Hoesel v. Cain Kahler v. Cain

ON PETITION FOR REHEARING. In a petition for rehearing appellee questions only the validity of our holding that there was no evidence upon which instructions as to defective brakes might be based. The principal argument is that appellant Kahler testified that he was driving at the rate of 40 to 50 miles per hour and that he applied the brakes when distant 80 to 90 feet from the Hoesel car. Appellee then cites Paragraph 7 (b) of § 47-2228, Burns' 1940 Replacement, which provides that a motor vehicle equipped with four-wheel brakes traveling at 20 miles per hour must be capable of being stopped within 30 feet, or, as appellee says, "at a distance of one and one-half times its speed." Erroneously appellee then reasons that "a car going 50 miles per hour should have been equipped with brakes capable of stopping it within 75 feet . . .," (less than the distance between the two cars) and concludes that the brakes were inadequate. This fallacious argument was evidently feared by appellant Kahler when he was objecting to appellee's tendered instruction 10, which reads:

"I further instruct you that on July 20, 1941, Section 47-2228, B.R.S. 1940 Replacement in part in substance provided that every motor vehicle should be capable at all times and under all conditions of loading, of being stopped on a dry, smooth, level road and free from loose material upon the application of the service (foot) brake when traveling twenty (20) miles per hour within a distance *Page 350 of thirty (30) feet if such motor vehicle had brakes on all wheels.

"You may take the provisions herein set forth of such statute into consideration in determining the question of negligence if any, on the part of the defendant, Kahler."
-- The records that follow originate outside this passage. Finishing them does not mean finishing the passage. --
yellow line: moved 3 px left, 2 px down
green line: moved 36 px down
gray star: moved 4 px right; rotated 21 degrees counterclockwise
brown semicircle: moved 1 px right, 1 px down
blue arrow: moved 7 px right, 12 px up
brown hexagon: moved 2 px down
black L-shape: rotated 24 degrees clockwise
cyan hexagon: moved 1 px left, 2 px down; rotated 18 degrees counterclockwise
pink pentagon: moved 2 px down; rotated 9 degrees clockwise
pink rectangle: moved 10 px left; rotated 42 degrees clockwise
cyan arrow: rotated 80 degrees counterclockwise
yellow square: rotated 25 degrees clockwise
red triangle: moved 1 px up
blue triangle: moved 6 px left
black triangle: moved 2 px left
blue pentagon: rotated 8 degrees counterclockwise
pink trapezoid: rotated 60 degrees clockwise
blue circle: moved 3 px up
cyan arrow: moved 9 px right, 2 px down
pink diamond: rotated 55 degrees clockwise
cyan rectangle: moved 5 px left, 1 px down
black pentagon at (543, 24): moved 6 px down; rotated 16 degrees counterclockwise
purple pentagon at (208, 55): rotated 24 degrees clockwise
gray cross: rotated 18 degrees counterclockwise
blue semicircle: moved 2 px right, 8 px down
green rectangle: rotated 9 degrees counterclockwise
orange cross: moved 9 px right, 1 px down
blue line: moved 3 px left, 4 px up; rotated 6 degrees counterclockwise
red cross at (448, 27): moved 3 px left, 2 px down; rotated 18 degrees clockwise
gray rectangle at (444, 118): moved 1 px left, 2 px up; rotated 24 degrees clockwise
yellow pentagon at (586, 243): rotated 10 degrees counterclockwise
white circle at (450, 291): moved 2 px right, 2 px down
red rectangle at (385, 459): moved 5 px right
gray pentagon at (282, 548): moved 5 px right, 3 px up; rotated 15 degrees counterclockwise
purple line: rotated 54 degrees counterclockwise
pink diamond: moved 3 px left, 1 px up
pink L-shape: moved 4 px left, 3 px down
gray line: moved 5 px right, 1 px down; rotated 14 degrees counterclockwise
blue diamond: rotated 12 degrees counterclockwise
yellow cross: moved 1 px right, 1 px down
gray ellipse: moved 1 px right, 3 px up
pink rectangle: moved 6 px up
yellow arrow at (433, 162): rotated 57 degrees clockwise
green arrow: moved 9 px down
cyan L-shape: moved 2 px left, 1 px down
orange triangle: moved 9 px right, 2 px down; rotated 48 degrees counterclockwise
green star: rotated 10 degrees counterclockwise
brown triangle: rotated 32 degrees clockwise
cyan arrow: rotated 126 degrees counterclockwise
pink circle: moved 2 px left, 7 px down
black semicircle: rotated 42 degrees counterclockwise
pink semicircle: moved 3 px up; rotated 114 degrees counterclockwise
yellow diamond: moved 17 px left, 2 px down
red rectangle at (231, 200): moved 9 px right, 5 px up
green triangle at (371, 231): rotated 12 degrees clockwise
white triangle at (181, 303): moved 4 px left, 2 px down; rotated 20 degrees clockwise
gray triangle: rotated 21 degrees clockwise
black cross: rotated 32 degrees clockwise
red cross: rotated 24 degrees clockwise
The objection made in compliance with Rule 1-7 is in part as follows:

". . . that the instruction is misleading, in that it informs the Jury as to the distances in which a car must be able to stop; going twenty miles an hour; whereas, there is no evidence before the Jury that the Kahler car was at the time or any time in close proximity to the accident, traveling at twenty miles an hour; that it is further misleading in that it would let the jury believe, in fact would lead them to believe that a car travelling at twice the rate of speed, could stop in twice the distance, which would not be a correct inference or assumption for the Jury to draw.

"For the further reason that the statement is not complete and the part of the statute quoted is not complete, is only a part of it and is the part not applicable to the evidence in this case.

"For the further reason there has been no proof of defective brakes.

"And that in addition, any instruction concerning brakes or defective brakes would not in any way be applicable to the evidence in the case."

In writing the original opinion we thought it sufficient to say that this and another instruction were erroneously given because inapplicable to any evidence. But in view of appellee's present argument, which may have been made to the jury or may be made to another jury, we have given the whole subject further consideration. *Page 351

A traffic engineer has said that "braking distance varies as the square of the speed; that is, if the speed is doubled, the stopping distance is quadrupled, and if the speed is trebled the stopping distance becomes nine times as great." J.S. Baker, author of Public Safety Memo. No. 22 of National Safety Council, Published July 1937 (Revised), Reprinted April, 1940. He says also that "the best present legislation regarding brakes is represented by Section 124 of `The Uniform Act Regulating Traffic on Highways' (Act V) of the Fourth National Conference on Street and Highway Safety (1934) published by the Bureau of Public Roads, United States Department of Agriculture." This is the form of uniform act upon which ch. 48, Acts 1939, § 47-1801 et seq., Burns' 1940 Replacement, § 11189-11 et seq., Baldwin's Supp. 1939, is based. Paragraph 7 (b) of § 47-2228, Burns' 1940 Replacement, supra, referred to in the above instruction is substantially the same as § 124(b) of the original uniform act quoted by Mr. Baker. He continues with the statement that "this model law requires 44.6% braking effort for" vehicles equipped with four-wheel brakes.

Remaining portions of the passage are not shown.